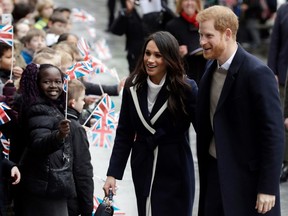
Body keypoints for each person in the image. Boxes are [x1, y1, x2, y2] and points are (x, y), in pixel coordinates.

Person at [195, 5, 284, 216]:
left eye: (208, 35)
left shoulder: (257, 73)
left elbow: (274, 134)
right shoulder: (210, 68)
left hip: (248, 183)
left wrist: (268, 188)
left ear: (227, 34)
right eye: (200, 35)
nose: (201, 42)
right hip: (216, 175)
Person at [103, 31, 198, 216]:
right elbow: (124, 133)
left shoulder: (186, 88)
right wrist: (112, 174)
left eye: (158, 55)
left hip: (175, 165)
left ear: (169, 58)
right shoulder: (132, 85)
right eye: (147, 53)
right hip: (143, 163)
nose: (150, 60)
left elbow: (204, 128)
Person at [15, 63, 74, 216]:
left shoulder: (51, 106)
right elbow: (38, 144)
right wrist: (59, 135)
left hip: (49, 183)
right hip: (45, 186)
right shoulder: (38, 109)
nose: (53, 86)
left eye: (58, 81)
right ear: (37, 84)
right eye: (47, 82)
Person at [66, 79, 94, 216]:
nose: (84, 102)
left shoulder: (58, 118)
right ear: (72, 102)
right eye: (82, 99)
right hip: (72, 197)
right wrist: (88, 207)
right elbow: (83, 170)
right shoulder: (76, 129)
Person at [267, 2, 288, 183]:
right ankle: (284, 161)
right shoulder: (283, 10)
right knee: (282, 119)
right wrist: (271, 70)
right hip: (284, 73)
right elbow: (275, 42)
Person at [165, 0, 207, 84]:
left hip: (204, 72)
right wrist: (177, 52)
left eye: (192, 0)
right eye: (185, 0)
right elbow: (167, 54)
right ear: (180, 3)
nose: (189, 3)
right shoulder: (172, 25)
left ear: (197, 3)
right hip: (185, 74)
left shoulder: (205, 23)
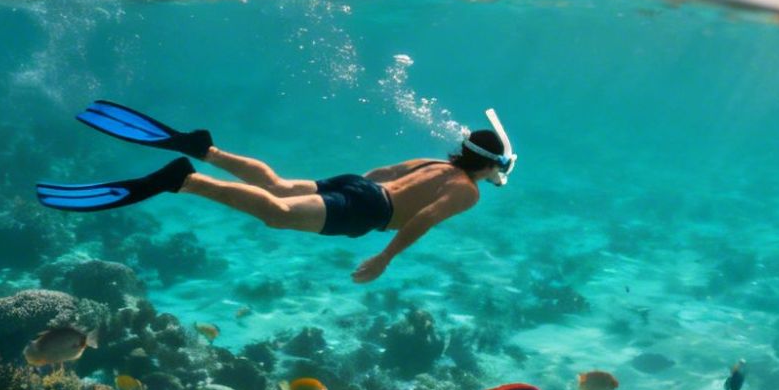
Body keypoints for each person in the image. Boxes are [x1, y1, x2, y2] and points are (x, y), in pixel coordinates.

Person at [36, 102, 514, 284]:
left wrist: (351, 192)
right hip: (369, 207)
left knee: (280, 184)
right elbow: (423, 220)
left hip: (360, 185)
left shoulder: (433, 161)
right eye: (501, 169)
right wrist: (385, 257)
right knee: (279, 213)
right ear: (490, 164)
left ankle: (204, 148)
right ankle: (184, 179)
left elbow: (383, 170)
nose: (499, 176)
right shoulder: (465, 190)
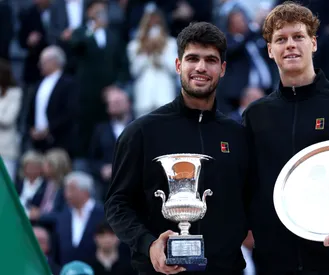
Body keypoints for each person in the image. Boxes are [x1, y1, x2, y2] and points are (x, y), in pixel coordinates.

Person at [242, 2, 329, 275]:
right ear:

────────

Everything from the line containing "right ear: (490, 164)" to the last line of the listing above is to be written out exactly, except the pictures, and nothing else.

right ear: (490, 164)
left ankle: (204, 148)
right ankle: (184, 179)
left elbow: (383, 170)
nose: (499, 176)
right shoulder: (465, 190)
Body keypoints for each person in the image. Boxes are [x1, y1, x2, y2] and points are (x, y), in pixel coordinates.

Person at [242, 2, 329, 275]:
right ear:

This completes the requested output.